**WHAT NEEDS TO BE DONE**
Of all the entries below, only the lines from the one with "sıfatlarını ve zamirleri" up to and including the one with "isim tabanlı sıfat" are to be duplicated exactly.
INPUT DATA Start Marker
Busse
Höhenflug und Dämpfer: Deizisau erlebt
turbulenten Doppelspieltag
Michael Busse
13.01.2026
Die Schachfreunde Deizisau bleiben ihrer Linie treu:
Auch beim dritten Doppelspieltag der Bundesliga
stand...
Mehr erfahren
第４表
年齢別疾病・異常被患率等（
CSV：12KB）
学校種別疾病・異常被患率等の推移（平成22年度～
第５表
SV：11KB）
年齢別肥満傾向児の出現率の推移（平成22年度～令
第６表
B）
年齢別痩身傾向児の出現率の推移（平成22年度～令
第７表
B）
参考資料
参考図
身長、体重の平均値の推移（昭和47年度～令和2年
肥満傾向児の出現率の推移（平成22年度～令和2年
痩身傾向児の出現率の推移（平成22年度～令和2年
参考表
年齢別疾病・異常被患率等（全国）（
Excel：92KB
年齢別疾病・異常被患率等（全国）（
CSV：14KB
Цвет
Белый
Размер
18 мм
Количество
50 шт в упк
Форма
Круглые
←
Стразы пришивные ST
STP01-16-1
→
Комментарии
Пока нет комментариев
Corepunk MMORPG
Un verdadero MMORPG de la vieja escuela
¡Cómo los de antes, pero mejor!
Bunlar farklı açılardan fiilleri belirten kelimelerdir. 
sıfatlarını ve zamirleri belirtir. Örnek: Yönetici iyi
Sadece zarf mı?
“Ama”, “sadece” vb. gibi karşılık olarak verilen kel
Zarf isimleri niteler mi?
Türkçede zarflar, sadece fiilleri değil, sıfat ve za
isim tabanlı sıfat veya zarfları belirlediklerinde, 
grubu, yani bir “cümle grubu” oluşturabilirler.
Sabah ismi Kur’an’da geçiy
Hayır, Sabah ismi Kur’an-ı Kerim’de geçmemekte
INPUT DATA End Marker
**RESULT OF THIS TASK**
sıfatlarını ve zamirleri belirtir. Örnek: Yönetici iyi
Sadece zarf mı?
“Ama”, “sadece” vb. gibi karşılık olarak verilen kel
Zarf isimleri niteler mi?
Türkçede zarflar, sadece fiilleri değil, sıfat ve za
isim tabanlı sıfat veya zarfları belirlediklerinde, 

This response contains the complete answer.